Task instructions
Would you pull out every line of the material that contains the string "down"?

[[ Exercise input open ]]

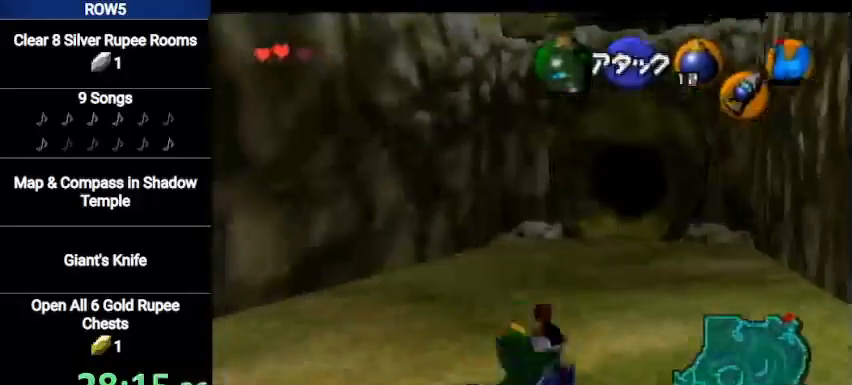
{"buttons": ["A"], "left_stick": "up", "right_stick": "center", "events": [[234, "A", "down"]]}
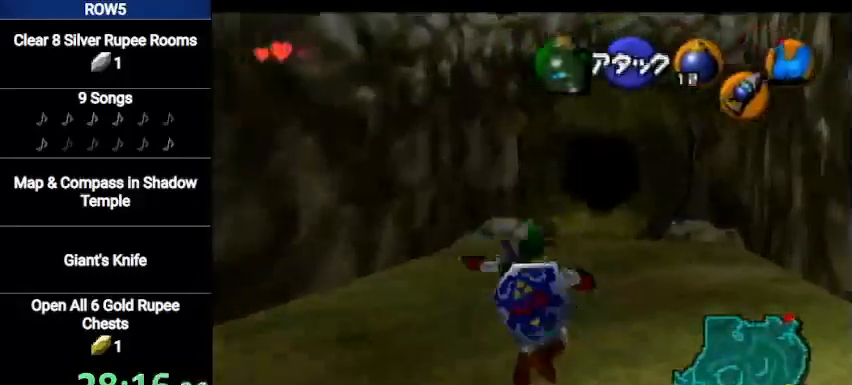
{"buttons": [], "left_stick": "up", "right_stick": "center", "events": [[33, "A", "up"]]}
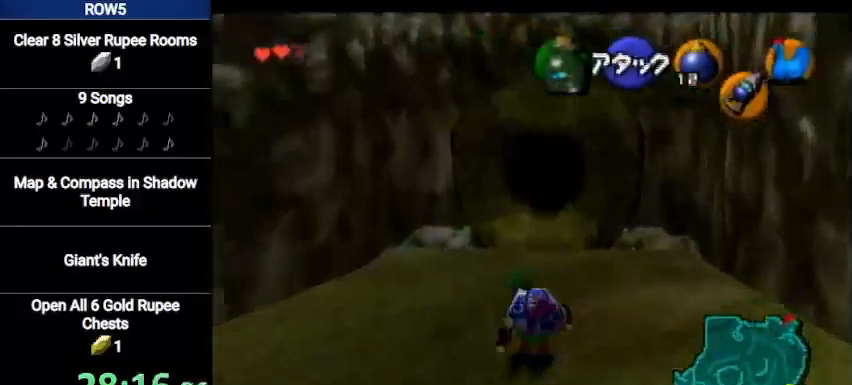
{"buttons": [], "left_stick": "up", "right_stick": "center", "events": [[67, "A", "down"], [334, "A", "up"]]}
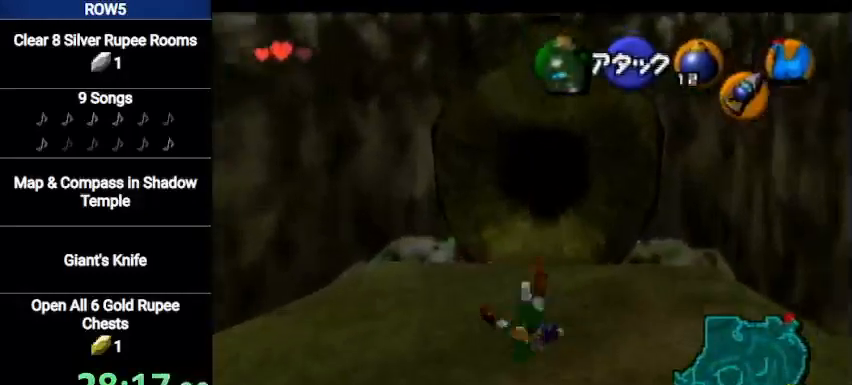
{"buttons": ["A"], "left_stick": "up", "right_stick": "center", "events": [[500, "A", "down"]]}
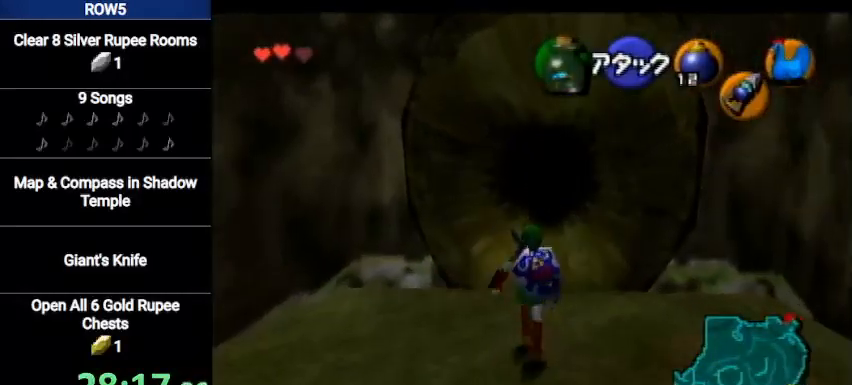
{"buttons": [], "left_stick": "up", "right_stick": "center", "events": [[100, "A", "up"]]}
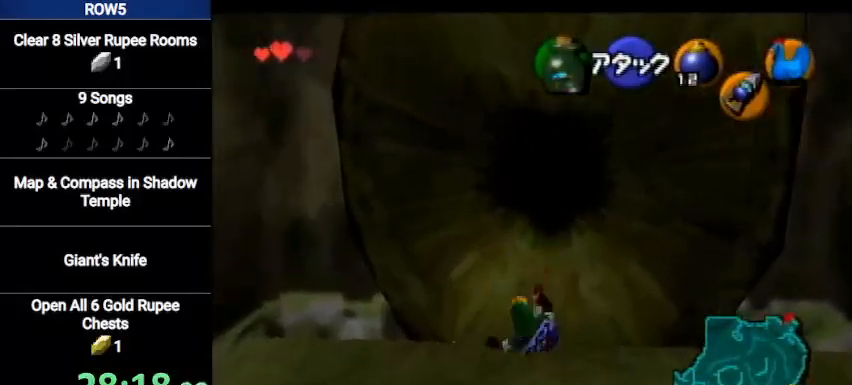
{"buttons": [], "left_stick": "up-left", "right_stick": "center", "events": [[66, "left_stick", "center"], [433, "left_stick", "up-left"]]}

[[ Exercise input closed ]]

Answer to this task
{"buttons": ["A"], "left_stick": "up", "right_stick": "center", "events": [[234, "A", "down"]]}
{"buttons": [], "left_stick": "up", "right_stick": "center", "events": [[67, "A", "down"], [334, "A", "up"]]}
{"buttons": ["A"], "left_stick": "up", "right_stick": "center", "events": [[500, "A", "down"]]}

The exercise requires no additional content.